Directions for this task: Convert the lines of all the items below into a JSON list of strings, one string per line, leaving out any blank lines.

Input data:
## Begin
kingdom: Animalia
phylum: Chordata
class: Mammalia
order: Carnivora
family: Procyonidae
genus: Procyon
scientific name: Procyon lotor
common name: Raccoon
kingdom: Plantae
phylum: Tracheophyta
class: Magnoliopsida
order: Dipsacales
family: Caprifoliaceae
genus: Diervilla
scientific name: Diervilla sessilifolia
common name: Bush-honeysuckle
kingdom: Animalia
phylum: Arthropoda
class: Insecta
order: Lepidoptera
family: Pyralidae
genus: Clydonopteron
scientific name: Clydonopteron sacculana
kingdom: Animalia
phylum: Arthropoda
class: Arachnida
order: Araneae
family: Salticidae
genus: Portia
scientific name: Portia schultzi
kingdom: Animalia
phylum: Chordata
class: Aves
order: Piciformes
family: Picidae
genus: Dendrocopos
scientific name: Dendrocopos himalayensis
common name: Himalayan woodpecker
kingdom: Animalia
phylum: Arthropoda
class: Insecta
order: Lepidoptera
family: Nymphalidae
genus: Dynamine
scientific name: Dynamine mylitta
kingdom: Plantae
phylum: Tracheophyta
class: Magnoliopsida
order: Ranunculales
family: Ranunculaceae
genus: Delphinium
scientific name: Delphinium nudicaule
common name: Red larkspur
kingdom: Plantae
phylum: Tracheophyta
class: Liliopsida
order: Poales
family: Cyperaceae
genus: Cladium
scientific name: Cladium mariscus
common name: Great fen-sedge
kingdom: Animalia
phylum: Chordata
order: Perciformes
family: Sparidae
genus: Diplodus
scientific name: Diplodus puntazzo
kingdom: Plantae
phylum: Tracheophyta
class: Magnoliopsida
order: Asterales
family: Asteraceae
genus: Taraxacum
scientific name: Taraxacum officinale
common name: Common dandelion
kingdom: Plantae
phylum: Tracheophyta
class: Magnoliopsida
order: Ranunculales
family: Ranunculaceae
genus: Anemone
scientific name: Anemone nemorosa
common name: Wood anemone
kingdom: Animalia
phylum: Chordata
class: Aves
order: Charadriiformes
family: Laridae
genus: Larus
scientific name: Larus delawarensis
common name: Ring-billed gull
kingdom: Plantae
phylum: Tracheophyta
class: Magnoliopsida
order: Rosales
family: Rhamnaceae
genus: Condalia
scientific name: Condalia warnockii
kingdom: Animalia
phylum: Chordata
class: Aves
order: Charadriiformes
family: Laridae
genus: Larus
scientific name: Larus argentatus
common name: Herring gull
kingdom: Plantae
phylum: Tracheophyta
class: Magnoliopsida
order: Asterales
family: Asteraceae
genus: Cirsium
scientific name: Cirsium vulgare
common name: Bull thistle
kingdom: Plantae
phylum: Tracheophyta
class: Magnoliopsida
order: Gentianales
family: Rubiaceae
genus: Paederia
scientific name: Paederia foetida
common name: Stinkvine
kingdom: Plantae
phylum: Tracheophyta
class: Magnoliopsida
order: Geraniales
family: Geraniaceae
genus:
## End
The solution:
[
  "kingdom: Animalia",
  "phylum: Chordata",
  "class: Mammalia",
  "order: Carnivora",
  "family: Procyonidae",
  "genus: Procyon",
  "scientific name: Procyon lotor",
  "common name: Raccoon",
  "kingdom: Plantae",
  "phylum: Tracheophyta",
  "class: Magnoliopsida",
  "order: Dipsacales",
  "family: Caprifoliaceae",
  "genus: Diervilla",
  "scientific name: Diervilla sessilifolia",
  "common name: Bush-honeysuckle",
  "kingdom: Animalia",
  "phylum: Arthropoda",
  "class: Insecta",
  "order: Lepidoptera",
  "family: Pyralidae",
  "genus: Clydonopteron",
  "scientific name: Clydonopteron sacculana",
  "kingdom: Animalia",
  "phylum: Arthropoda",
  "class: Arachnida",
  "order: Araneae",
  "family: Salticidae",
  "genus: Portia",
  "scientific name: Portia schultzi",
  "kingdom: Animalia",
  "phylum: Chordata",
  "class: Aves",
  "order: Piciformes",
  "family: Picidae",
  "genus: Dendrocopos",
  "scientific name: Dendrocopos himalayensis",
  "common name: Himalayan woodpecker",
  "kingdom: Animalia",
  "phylum: Arthropoda",
  "class: Insecta",
  "order: Lepidoptera",
  "family: Nymphalidae",
  "genus: Dynamine",
  "scientific name: Dynamine mylitta",
  "kingdom: Plantae",
  "phylum: Tracheophyta",
  "class: Magnoliopsida",
  "order: Ranunculales",
  "family: Ranunculaceae",
  "genus: Delphinium",
  "scientific name: Delphinium nudicaule",
  "common name: Red larkspur",
  "kingdom: Plantae",
  "phylum: Tracheophyta",
  "class: Liliopsida",
  "order: Poales",
  "family: Cyperaceae",
  "genus: Cladium",
  "scientific name: Cladium mariscus",
  "common name: Great fen-sedge",
  "kingdom: Animalia",
  "phylum: Chordata",
  "order: Perciformes",
  "family: Sparidae",
  "genus: Diplodus",
  "scientific name: Diplodus puntazzo",
  "kingdom: Plantae",
  "phylum: Tracheophyta",
  "class: Magnoliopsida",
  "order: Asterales",
  "family: Asteraceae",
  "genus: Taraxacum",
  "scientific name: Taraxacum officinale",
  "common name: Common dandelion",
  "kingdom: Plantae",
  "phylum: Tracheophyta",
  "class: Magnoliopsida",
  "order: Ranunculales",
  "family: Ranunculaceae",
  "genus: Anemone",
  "scientific name: Anemone nemorosa",
  "common name: Wood anemone",
  "kingdom: Animalia",
  "phylum: Chordata",
  "class: Aves",
  "order: Charadriiformes",
  "family: Laridae",
  "genus: Larus",
  "scientific name: Larus delawarensis",
  "common name: Ring-billed gull",
  "kingdom: Plantae",
  "phylum: Tracheophyta",
  "class: Magnoliopsida",
  "order: Rosales",
  "family: Rhamnaceae",
  "genus: Condalia",
  "scientific name: Condalia warnockii",
  "kingdom: Animalia",
  "phylum: Chordata",
  "class: Aves",
  "order: Charadriiformes",
  "family: Laridae",
  "genus: Larus",
  "scientific name: Larus argentatus",
  "common name: Herring gull",
  "kingdom: Plantae",
  "phylum: Tracheophyta",
  "class: Magnoliopsida",
  "order: Asterales",
  "family: Asteraceae",
  "genus: Cirsium",
  "scientific name: Cirsium vulgare",
  "common name: Bull thistle",
  "kingdom: Plantae",
  "phylum: Tracheophyta",
  "class: Magnoliopsida",
  "order: Gentianales",
  "family: Rubiaceae",
  "genus: Paederia",
  "scientific name: Paederia foetida",
  "common name: Stinkvine",
  "kingdom: Plantae",
  "phylum: Tracheophyta",
  "class: Magnoliopsida",
  "order: Geraniales",
  "family: Geraniaceae",
  "genus:"
]